Of course, this is only suitable for playing around. If you want to get serious about deploying StackTach you should set up a proper webserver and database on standalone servers. There is a lot of data that gets collected by StackTach (depending on your deployment size) ... be warned. Keep an eye on DB size.

The Config Files

There are two config files for StackTach. The first one tells us where the second one is. A sample of these two files is in ./etc/sample_*

The sample_stacktach_config.sh shell script defines the necessary environment variables StackTach needs. Most of these are just information about the database (assuming MySql) but some are a little different.

If your db host is not on the same machine, you'll need to set this flag. Otherwise the empty string is fine.

STACKTACH_INSTALL_DIR should point to where StackTach is running out of. In most cases this will be your repo directory, but it could be elsewhere if your going for a proper deployment. The StackTach worker needs to know which RabbitMQ servers to listen to. This information is stored in the deployment file. STACKTACH_DEPLOYMENTS_FILE should point to this json file. To learn more about the deployments file, see further down.

Finally, DJANGO_SETTINGS_MODULE tells Django where to get its configuration from. This should point to the setting.py file. You shouldn't have to do much with the settings.py file and most of what it needs is in these environment variables.

The sample_stacktach_worker_config.json file tells StackTach where each of the RabbitMQ servers are that it needs to get events from. In most cases you'll only have one entry in this file, but for large multi-cell deployments, this file can get pretty large. It's also handy for setting up one StackTach for each developer environment.

The file is in json format and the main configuration is under the "deployments" key, which should contain a list of deployment dictionaries.

A blank worker config file would look like this:

{"deployments": [] }

But that's not much fun. A deployment entry would look like this:

{"deployments": [
     {
         "name": "east_coast.prod.cell1",
         "durable_queue": false,
         "rabbit_host": "10.0.1.1",
         "rabbit_port": 5672,
         "rabbit_userid": "rabbit",
         "rabbit_password": "rabbit",
         "rabbit_virtual_host": "/"
     }
]}

where, name is whatever you want to call your deployment, and rabbit_<> are the connectivity details for your rabbit server. It should be the same information in your nova.conf file that OpenStack is using. Note, json has no concept of comments, so using #, // or /* */ as a comment won't work.

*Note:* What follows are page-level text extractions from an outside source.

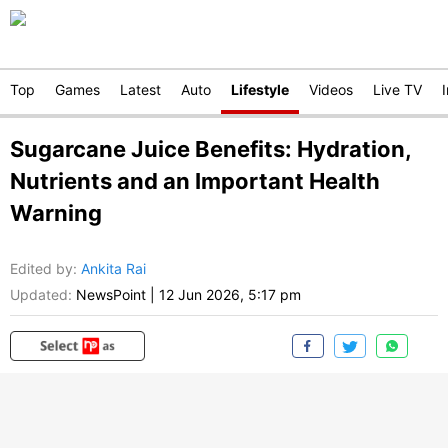
Top
Games
Latest
Auto
Lifestyle
Videos
Live TV
Sugarcane Juice Benefits: Hydration,
Nutrients and an Important Health
Warning
Edited by
:
Ankita Rai
Updated:
NewsPoint
|
12 Jun 2026, 5:17 pm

By default, Nova uses emphemeral queues. If you are using durable queues, be sure to change the necessary flag here.

You can add as many deployments as you like.

Starting the Worker

Note: the worker now uses librabbitmq, be sure to install that first.

./worker/start_workers.py will spawn a worker.py process for each deployment defined. Each worker will consume from a single Rabbit queue.

Configuring Nova to generate Notifications

--notification_driver=nova.openstack.common.notifier.rabbit_notifier --notification_topics=monitor

This will tell OpenStack to publish notifications to a Rabbit exchange starting with monitor.* ... this may result in monitor.info, monitor.error, etc.

You'll need to restart Nova once these changes are made.

Next Steps

Once you have this working well, you should download and install Stacky and play with the command line tool.